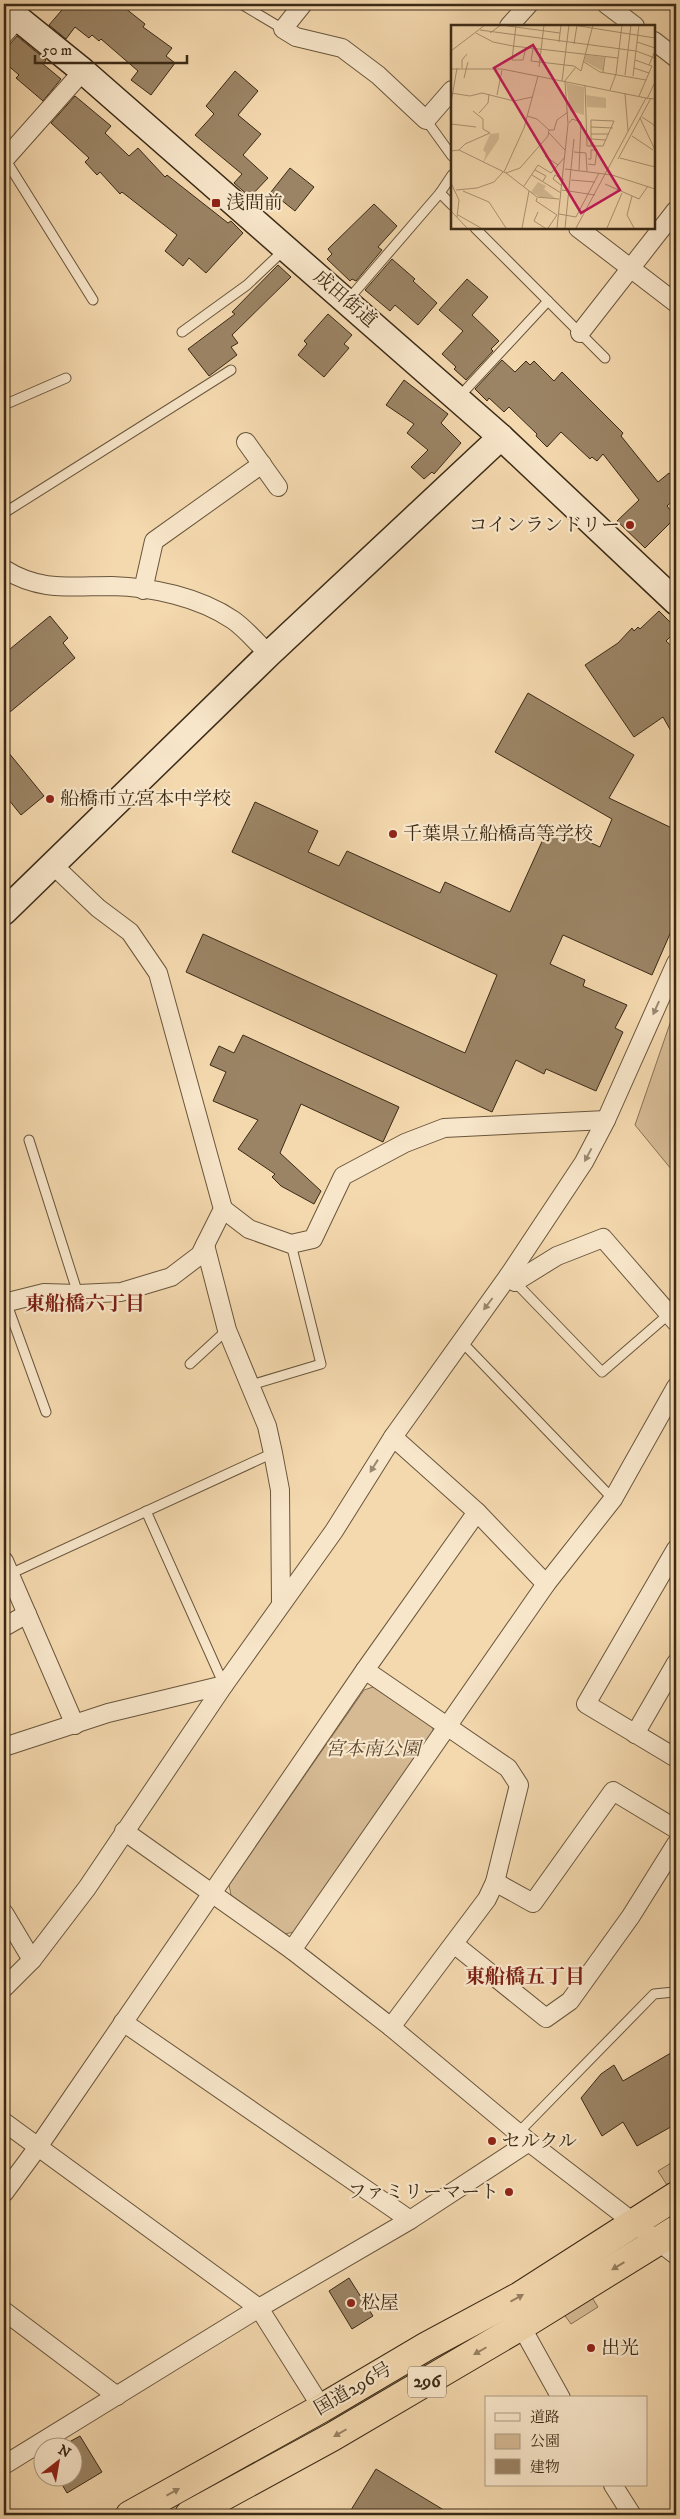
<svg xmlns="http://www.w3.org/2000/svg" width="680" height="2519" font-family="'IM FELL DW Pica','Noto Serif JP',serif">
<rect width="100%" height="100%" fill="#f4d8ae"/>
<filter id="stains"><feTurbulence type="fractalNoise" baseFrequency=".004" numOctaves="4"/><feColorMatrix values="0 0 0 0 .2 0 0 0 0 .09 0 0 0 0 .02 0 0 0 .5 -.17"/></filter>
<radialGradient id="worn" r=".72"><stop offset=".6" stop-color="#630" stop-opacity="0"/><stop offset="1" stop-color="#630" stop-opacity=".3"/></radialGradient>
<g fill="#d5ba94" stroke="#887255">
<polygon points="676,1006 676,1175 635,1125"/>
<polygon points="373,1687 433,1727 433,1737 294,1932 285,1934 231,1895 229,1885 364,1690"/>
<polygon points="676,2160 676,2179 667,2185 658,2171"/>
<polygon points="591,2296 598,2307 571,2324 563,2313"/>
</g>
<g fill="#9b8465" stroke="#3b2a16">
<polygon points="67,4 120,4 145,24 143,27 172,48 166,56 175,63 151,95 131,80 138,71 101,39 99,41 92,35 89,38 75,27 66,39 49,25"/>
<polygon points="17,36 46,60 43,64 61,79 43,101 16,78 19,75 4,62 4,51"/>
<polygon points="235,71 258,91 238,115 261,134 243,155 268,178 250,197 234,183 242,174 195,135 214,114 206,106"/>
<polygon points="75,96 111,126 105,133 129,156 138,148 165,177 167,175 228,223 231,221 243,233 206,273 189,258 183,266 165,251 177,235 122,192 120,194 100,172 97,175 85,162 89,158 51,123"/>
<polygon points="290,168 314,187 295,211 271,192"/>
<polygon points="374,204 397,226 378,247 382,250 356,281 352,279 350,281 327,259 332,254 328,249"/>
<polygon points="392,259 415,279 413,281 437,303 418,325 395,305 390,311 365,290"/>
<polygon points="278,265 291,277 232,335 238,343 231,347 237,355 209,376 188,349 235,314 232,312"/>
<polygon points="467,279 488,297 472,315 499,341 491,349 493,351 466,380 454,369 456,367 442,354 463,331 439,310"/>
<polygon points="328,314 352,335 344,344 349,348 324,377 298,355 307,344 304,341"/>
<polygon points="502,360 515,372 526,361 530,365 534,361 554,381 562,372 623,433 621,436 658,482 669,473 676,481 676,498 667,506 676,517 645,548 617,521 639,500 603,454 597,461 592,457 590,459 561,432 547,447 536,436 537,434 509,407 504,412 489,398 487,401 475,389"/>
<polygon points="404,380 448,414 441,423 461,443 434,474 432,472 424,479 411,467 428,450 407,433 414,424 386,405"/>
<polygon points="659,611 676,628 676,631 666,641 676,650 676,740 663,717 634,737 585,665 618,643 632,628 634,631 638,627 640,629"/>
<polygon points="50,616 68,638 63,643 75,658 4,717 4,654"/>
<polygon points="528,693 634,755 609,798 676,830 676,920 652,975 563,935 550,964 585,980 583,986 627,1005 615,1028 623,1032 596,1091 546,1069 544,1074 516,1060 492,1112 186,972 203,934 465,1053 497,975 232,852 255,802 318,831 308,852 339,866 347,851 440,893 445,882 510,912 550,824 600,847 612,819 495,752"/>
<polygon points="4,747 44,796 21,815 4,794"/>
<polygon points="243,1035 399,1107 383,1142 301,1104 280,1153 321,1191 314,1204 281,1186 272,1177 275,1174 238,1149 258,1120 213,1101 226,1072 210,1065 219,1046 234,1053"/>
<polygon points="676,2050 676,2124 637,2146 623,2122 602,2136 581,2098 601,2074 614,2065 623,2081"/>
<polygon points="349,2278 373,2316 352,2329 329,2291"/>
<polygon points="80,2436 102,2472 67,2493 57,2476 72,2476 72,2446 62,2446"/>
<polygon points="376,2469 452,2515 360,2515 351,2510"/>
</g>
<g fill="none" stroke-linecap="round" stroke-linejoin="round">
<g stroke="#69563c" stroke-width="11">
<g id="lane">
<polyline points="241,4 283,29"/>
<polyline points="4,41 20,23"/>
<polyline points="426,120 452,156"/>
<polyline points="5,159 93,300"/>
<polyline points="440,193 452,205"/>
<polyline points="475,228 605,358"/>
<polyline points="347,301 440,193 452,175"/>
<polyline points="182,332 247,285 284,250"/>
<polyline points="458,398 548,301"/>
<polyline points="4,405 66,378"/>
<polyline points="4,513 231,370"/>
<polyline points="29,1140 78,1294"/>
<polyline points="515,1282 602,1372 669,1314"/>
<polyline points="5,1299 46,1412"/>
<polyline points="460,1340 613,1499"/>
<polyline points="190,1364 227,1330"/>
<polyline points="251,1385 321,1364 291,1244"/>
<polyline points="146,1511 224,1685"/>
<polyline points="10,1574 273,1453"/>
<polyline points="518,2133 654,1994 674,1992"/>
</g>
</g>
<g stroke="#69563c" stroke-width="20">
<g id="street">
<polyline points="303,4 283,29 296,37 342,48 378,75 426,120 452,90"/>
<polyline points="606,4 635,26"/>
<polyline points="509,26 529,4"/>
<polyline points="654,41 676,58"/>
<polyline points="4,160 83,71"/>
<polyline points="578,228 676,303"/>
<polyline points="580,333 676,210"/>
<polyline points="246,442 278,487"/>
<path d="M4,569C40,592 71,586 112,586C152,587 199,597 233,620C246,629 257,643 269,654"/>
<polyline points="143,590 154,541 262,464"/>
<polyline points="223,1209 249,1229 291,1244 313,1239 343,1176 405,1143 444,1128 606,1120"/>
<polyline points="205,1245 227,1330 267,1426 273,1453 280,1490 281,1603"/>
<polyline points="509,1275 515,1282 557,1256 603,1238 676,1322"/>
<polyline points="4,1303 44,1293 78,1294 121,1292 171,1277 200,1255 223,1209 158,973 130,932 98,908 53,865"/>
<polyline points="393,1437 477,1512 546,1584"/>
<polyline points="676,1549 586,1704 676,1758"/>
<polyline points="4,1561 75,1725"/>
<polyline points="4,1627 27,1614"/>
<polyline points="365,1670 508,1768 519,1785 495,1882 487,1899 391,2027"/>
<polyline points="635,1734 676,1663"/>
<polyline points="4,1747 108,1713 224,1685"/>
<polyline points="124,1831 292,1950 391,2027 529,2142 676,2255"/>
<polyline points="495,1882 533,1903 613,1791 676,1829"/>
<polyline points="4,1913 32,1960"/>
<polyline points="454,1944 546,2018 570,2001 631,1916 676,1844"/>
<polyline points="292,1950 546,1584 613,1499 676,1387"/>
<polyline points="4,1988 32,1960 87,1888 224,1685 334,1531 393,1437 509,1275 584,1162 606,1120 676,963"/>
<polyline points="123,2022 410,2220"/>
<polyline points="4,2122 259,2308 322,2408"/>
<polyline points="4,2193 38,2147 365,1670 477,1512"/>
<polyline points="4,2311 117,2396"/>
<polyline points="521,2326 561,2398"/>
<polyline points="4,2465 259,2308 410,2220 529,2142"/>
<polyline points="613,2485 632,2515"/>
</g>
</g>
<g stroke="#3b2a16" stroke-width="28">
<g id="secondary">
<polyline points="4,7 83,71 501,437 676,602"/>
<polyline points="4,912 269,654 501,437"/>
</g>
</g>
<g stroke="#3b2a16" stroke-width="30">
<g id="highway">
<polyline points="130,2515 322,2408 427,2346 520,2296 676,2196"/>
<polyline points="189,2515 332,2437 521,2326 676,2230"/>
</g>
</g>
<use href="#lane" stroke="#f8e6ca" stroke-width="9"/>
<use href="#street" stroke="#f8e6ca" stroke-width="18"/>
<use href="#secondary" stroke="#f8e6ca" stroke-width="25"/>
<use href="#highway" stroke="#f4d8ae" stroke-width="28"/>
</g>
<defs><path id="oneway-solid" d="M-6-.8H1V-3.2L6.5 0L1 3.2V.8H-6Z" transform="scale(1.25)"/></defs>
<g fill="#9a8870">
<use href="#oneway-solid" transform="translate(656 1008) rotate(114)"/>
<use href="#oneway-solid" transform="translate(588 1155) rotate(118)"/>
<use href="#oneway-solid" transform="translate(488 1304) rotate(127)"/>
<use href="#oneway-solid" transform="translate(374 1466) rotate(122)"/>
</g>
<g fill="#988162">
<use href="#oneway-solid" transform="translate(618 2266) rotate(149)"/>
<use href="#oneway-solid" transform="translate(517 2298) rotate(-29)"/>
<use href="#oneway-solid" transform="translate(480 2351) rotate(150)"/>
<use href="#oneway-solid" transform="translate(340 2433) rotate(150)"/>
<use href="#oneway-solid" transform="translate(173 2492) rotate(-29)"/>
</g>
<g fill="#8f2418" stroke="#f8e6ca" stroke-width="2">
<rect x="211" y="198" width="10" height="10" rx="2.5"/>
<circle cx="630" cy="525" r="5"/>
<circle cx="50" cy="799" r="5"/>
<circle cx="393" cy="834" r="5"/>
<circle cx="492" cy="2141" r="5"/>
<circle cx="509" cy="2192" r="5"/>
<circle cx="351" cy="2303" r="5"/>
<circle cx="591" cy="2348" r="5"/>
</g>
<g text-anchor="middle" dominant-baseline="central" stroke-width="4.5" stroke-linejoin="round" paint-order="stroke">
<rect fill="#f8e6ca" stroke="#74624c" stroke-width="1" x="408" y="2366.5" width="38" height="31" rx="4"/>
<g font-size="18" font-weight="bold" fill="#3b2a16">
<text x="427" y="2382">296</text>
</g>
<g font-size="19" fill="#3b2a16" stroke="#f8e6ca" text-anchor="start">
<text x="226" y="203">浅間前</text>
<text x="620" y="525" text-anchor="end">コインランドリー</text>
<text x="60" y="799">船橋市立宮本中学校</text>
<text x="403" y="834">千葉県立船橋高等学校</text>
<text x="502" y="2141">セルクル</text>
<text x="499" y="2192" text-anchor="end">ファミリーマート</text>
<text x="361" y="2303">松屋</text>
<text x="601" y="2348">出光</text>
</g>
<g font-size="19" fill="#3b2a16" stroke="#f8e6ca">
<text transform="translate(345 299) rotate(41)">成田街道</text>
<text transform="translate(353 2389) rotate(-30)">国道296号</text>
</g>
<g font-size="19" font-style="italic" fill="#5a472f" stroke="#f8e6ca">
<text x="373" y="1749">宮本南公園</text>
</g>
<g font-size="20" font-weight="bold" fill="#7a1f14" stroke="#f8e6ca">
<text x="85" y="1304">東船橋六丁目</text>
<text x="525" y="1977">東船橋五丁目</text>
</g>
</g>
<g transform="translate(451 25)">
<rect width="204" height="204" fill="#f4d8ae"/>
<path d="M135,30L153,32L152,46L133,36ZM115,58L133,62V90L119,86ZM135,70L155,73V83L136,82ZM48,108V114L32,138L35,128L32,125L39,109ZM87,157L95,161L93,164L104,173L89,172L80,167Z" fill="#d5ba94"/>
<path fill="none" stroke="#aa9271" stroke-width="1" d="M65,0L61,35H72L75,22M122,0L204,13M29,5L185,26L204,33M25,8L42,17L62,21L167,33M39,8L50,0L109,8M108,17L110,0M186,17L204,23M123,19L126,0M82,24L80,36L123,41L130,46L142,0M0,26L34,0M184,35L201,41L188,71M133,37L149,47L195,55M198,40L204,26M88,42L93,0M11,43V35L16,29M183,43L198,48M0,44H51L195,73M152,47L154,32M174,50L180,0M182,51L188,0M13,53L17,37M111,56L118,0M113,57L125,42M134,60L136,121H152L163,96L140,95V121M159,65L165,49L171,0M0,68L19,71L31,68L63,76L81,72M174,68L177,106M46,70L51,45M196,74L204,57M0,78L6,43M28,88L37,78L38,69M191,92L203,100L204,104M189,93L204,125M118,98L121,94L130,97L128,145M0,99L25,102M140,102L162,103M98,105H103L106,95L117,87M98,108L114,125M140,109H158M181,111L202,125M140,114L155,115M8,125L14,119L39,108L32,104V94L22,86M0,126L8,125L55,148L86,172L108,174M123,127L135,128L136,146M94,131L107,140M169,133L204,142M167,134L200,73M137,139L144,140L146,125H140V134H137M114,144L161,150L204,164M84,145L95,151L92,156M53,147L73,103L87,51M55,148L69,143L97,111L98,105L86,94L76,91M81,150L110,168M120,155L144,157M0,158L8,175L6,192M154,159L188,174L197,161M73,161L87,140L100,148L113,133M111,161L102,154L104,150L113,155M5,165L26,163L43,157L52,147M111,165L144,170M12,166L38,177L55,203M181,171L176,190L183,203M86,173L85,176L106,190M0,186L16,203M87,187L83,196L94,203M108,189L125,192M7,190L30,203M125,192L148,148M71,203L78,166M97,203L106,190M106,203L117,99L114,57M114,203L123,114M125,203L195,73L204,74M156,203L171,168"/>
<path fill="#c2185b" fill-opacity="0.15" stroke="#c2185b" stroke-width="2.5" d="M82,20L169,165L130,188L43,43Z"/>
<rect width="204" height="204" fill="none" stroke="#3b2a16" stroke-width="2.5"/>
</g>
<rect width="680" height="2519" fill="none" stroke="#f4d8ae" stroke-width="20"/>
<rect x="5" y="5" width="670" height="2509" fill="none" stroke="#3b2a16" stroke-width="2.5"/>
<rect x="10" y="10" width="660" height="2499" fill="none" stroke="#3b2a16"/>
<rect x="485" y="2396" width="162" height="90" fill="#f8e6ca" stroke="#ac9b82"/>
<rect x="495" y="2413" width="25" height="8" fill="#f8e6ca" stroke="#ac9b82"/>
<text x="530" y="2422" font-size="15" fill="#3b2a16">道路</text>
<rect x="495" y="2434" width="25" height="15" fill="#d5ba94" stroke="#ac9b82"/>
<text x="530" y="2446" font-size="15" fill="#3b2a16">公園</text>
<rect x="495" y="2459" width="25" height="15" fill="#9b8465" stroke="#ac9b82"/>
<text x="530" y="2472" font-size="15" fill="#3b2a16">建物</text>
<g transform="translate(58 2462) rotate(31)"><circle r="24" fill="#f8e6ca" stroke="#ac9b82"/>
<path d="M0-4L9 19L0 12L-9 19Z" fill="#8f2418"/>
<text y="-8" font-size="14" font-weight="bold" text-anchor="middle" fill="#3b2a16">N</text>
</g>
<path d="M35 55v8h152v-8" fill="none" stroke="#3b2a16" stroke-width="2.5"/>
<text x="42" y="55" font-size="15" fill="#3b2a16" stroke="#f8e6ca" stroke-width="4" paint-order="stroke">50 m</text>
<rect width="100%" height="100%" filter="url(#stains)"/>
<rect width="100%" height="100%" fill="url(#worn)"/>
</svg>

■ ■ ■ ■

TASK TO COMPLETE: Give the number of lines in the data that contain "worn", with no other words.

RESULT: 2